Hyderabad (Telangana): From cell phones and TVs to aeroplanes and satellites, chips play an important role in all these and the country is spending lakhs of crores every year on the import of microchips---Rs. 1,29,703 crore in the last financial year alone. But, Osmania University has decided to solve this problem and start creating chips locally, turning Hyderabad into a 'chip' city.
Students of the varsity’s electronics department under the guidance of the Principal at the University's College Of Engineering Prof. Chandrasekhar, are in the process of creating a frequency synthesiser, which will likely be manufactured in a size of two millimetres and will operate at a gigahertz capacity. The central government has also agreed to give Rs. 5 crores.
The university has partnered with three leading companies to market electronic products while the central government has provided suitable software for it, Prof. Chandrashekar said. Almost 90% research was completed in this regard in August and Bengaluru-based Sea-Doc trained the research team on the frequency of the chips, he said.
Taiwan is the global address for manufacturing microchips as one mm chip is produced only there. All the countries are heavily dependent on them. Other chips of 3-5 millimetres (mm) in size are being manufactured to some extent in other countries, including India.

Supplied material:
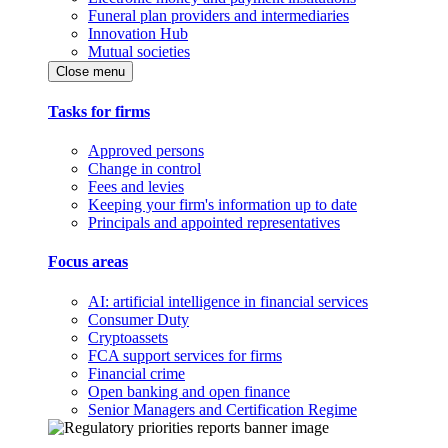
Funeral plan providers and intermediaries
Innovation Hub
Mutual societies
Close menu
Tasks for firms
Approved persons
Change in control
Fees and levies
Keeping your firm's information up to date
Principals and appointed representatives
Focus areas
AI: artificial intelligence in financial services
Consumer Duty
Cryptoassets
FCA support services for firms
Financial crime
Open banking and open finance
Senior Managers and Certification Regime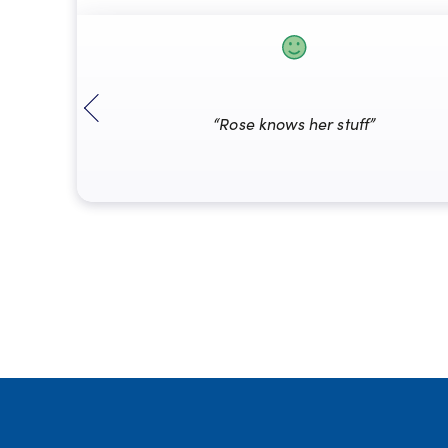
“Rose knows her stuff”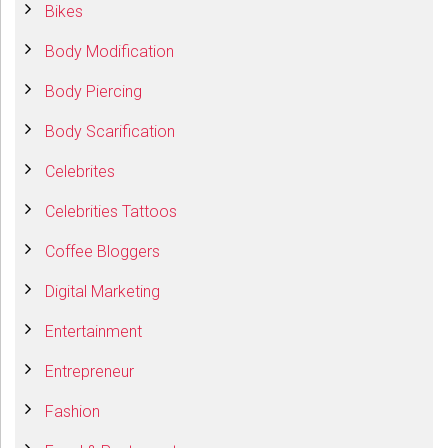
Bikes
Body Modification
Body Piercing
Body Scarification
Celebrites
Celebrities Tattoos
Coffee Bloggers
Digital Marketing
Entertainment
Entrepreneur
Fashion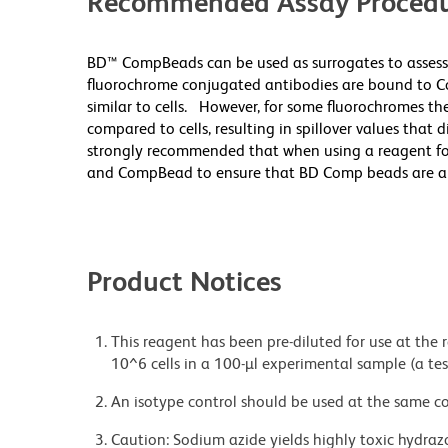
Recommended Assay Procedu
BD™ CompBeads can be used as surrogates to assess
fluorochrome conjugated antibodies are bound to Co
similar to cells. However, for some fluorochromes the
compared to cells, resulting in spillover values that 
strongly recommended that when using a reagent for t
and CompBead to ensure that BD Comp beads are appro
Product Notices
This reagent has been pre-diluted for use at the
10^6 cells in a 100-µl experimental sample (a tes
An isotype control should be used at the same co
Caution: Sodium azide yields highly toxic hydrazo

What to work on:
a: According to the article on Osmania University's chip project, how much did the country spend on microchip imports in the last financial year?
b: Duplicate the article on Osmania University's chip project word for word from "Hyderabad (Telangana): From" to "Rs. 5 crores.".

Solved tasks:
a: Rs. 1,29,703 crore.

b:
Hyderabad (Telangana): From cell phones and TVs to aeroplanes and satellites, chips play an important role in all these and the country is spending lakhs of crores every year on the import of microchips---Rs. 1,29,703 crore in the last financial year alone. But, Osmania University has decided to solve this problem and start creating chips locally, turning Hyderabad into a 'chip' city.
Students of the varsity’s electronics department under the guidance of the Principal at the University's College Of Engineering Prof. Chandrasekhar, are in the process of creating a frequency synthesiser, which will likely be manufactured in a size of two millimetres and will operate at a gigahertz capacity. The central government has also agreed to give Rs. 5 crores.